** ZU BEARBEITENDE AUFGABEN **
• a. Prüfen Sie, ob die folgenden Aussagen mit der Rede zum Klimastreik übereinstimmen: (i) Der Wirtschaftsnobelpreis wurde im Jahr 2018 vergeben. (ii) Der Preisträger sprach sich dagegen aus, den Klimawandel in den Wirtschaftswissenschaften stärker zu berücksichtigen. (iii) Die Rede wurde von einer Doktorandin an der WU gehalten. Beantworten Sie jede Aussage mit Ja oder Nein und zitieren Sie die entscheidenden Worte der Rede wörtlich.
• b. Geben Sie aus der Rede zum Klimastreik alles von „Rede von Hanja“ bis hin zu „und ernster nimmt.“ wortgetreu wieder.
• c. Setzen Sie die Rede zum Klimastreik im Anschluss an ihren letzten Satz fort.

** AUSGANGSTEXT **

Rede von Hanja (Doktorandin an der WU) beim Klimastreik 2020 in Wien
Im Jahr 2018, also vor noch nicht einmal zwei Jahren, ist der Wirtschaftsnobelpreis vergeben worden für – ich zitiere – „Die Integration des Klimawandels in langfristige makroökonomische Analysen“. Jetzt könnte man sich denken: „Wow, das ist eine Supernachricht, eine Superneuigkeit, der Klimawandel ist endlich im Herzen der Wirtschaftswissenschaften angekommen.“ Und tatsächlich, der Mann, der diesen Nobelpreis bekommen hat, hat auch dafür plädiert – beziehungsweise plädiert dafür – dass man den Klimawandel in den Wirtschaftswissenschaften mehr einbezieht und ernster nimmt.

** BEREITGESTELLTE DATEN **
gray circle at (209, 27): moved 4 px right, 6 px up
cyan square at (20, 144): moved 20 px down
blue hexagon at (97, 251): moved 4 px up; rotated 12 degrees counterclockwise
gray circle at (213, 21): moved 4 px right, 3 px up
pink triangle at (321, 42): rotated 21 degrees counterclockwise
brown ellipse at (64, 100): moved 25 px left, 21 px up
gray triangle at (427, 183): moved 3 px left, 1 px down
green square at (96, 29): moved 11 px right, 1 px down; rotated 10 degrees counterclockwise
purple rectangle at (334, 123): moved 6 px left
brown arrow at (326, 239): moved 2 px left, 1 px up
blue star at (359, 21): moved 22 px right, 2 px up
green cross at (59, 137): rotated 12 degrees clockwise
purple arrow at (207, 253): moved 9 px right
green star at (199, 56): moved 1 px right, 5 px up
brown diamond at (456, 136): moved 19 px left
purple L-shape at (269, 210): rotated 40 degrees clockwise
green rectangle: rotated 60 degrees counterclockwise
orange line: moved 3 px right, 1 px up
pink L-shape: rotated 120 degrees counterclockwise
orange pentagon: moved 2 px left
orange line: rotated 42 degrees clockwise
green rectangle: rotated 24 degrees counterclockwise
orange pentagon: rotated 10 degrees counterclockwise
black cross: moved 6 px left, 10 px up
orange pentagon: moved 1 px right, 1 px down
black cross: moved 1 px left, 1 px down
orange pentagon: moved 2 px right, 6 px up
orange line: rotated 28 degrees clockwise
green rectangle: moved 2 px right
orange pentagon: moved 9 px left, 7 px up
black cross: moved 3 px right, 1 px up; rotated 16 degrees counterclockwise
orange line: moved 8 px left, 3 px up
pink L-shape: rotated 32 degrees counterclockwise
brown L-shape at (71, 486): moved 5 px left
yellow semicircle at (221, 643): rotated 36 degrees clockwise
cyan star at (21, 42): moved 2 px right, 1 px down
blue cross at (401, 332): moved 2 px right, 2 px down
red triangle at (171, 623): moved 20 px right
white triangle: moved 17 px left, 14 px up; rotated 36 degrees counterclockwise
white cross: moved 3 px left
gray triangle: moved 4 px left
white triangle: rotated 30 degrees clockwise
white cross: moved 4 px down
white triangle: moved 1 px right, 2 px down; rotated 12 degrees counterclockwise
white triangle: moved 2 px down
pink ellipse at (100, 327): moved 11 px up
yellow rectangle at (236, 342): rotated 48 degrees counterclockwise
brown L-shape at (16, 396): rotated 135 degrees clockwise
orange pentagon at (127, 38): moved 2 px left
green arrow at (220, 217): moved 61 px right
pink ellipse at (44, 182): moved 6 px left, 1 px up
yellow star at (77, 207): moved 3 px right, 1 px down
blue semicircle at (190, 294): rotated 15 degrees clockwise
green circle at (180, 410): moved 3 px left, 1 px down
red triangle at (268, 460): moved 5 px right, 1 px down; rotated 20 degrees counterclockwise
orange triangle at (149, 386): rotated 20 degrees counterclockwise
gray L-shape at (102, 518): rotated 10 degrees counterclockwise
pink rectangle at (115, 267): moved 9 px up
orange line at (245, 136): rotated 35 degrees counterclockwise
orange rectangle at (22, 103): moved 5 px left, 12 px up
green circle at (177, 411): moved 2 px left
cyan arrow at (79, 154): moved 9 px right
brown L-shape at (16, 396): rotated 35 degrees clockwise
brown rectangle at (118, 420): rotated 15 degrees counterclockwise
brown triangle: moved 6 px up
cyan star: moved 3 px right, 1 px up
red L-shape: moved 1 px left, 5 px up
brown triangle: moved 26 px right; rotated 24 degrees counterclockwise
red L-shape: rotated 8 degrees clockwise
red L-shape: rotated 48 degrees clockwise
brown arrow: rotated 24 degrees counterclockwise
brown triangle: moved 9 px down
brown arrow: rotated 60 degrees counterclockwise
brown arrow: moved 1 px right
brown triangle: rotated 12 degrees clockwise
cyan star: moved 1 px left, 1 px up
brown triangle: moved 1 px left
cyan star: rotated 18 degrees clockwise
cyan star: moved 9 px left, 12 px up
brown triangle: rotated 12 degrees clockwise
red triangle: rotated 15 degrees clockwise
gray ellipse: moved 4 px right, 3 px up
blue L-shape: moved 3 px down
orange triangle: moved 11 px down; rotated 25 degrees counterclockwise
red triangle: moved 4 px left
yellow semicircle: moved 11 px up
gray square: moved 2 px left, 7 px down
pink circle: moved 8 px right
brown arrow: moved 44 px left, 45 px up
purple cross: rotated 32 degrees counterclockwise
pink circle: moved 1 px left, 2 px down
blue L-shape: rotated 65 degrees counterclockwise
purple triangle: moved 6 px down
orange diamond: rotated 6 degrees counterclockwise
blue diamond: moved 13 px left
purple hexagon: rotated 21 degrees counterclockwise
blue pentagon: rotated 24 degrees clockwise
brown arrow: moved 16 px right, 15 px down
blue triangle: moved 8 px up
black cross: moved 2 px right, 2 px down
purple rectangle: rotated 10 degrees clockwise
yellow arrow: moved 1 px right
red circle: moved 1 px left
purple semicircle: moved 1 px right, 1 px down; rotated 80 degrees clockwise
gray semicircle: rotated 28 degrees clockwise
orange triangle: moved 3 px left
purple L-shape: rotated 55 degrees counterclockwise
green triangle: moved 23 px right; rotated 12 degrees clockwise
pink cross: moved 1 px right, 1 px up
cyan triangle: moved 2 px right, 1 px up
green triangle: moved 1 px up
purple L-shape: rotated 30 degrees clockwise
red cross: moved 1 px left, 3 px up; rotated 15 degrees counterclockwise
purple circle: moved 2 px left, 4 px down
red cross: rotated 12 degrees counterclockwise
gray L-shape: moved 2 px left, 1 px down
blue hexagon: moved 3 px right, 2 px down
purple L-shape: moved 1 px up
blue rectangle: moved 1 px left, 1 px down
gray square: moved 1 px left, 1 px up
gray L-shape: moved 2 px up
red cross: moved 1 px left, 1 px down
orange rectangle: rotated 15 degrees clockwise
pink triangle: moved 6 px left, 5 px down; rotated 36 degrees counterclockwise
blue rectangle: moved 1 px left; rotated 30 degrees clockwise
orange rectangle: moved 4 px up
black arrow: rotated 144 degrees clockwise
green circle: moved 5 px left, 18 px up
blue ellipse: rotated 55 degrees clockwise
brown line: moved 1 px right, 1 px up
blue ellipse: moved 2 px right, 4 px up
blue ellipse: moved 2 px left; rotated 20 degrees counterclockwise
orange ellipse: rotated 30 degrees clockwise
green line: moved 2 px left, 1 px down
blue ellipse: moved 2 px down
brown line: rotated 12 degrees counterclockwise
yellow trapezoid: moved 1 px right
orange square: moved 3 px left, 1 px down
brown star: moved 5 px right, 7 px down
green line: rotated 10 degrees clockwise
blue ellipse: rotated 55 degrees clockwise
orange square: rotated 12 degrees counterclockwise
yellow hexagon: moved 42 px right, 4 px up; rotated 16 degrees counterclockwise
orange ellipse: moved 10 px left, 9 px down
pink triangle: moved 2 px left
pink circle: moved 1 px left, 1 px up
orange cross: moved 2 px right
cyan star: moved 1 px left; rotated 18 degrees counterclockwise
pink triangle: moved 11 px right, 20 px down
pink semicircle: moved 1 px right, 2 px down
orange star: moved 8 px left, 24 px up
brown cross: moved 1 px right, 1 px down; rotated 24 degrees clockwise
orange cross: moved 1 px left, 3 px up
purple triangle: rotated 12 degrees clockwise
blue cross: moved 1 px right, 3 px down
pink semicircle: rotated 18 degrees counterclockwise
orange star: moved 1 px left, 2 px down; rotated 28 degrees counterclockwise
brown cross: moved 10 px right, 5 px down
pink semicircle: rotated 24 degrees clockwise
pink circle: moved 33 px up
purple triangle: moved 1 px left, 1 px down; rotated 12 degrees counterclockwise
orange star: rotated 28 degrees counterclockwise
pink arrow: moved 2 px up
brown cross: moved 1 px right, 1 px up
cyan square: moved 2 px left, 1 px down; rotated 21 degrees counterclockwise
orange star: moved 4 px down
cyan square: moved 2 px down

** LÖSUNGEN DER AUFGABEN **
• a.
(i) Ja: „Im Jahr 2018, also vor noch nicht einmal zwei Jahren, ist der Wirtschaftsnobelpreis vergeben worden“
(ii) Nein: „beziehungsweise plädiert dafür – dass man den Klimawandel in den Wirtschaftswissenschaften mehr einbezieht und ernster nimmt“
(iii) Ja: „Doktorandin an der WU“

• b.
Rede von Hanja (Doktorandin an der WU) beim Klimastreik 2020 in Wien
Im Jahr 2018, also vor noch nicht einmal zwei Jahren, ist der Wirtschaftsnobelpreis vergeben worden für – ich zitiere – „Die Integration des Klimawandels in langfristige makroökonomische Analysen“. Jetzt könnte man sich denken: „Wow, das ist eine Supernachricht, eine Superneuigkeit, der Klimawandel ist endlich im Herzen der Wirtschaftswissenschaften angekommen.“ Und tatsächlich, der Mann, der diesen Nobelpreis bekommen hat, hat auch dafür plädiert – beziehungsweise plädiert dafür – dass man den Klimawandel in den Wirtschaftswissenschaften mehr einbezieht und ernster nimmt.

• c.
Das Problem ist leider, dass dieser Mann, William Nordhaus, ein US-amerikanischer Ökonom, den Klimawandel und seine Auswirkungen auf die Wirtschaft folgendermaßen modelliert: Er geht davon aus, dass die Weltwirtschaft weiter wachsen wird. Und er setzt in Verbindung die Kosten von CO2-Reduktion – also was die Wirtschaft jetzt ausgeben müsste, um CO2 reduzierende Maßnahmen zu ergreifen – die vergleicht er mit Kosten von Klimaschäden in der Zukunft. Da er aber davon ausgeht, dass die Weltwirtschaft weiter wächst und wir Zinsen und Renditen haben, berechnet er die Kosten in der Zukunft, die Kosten von Klimaschäden, viel geringer als die momentanen Kosten von der Einsparung von CO2. In seiner Präsentation bei der Verleihung des Nobelpreises hat er erklärt, die optimale Erderwärmung – also wo die Kosten für die Wirtschaft am geringsten sind – ist plus 4 Grad Celsius! (Buuh-Rufe von den Demonstrierenden.)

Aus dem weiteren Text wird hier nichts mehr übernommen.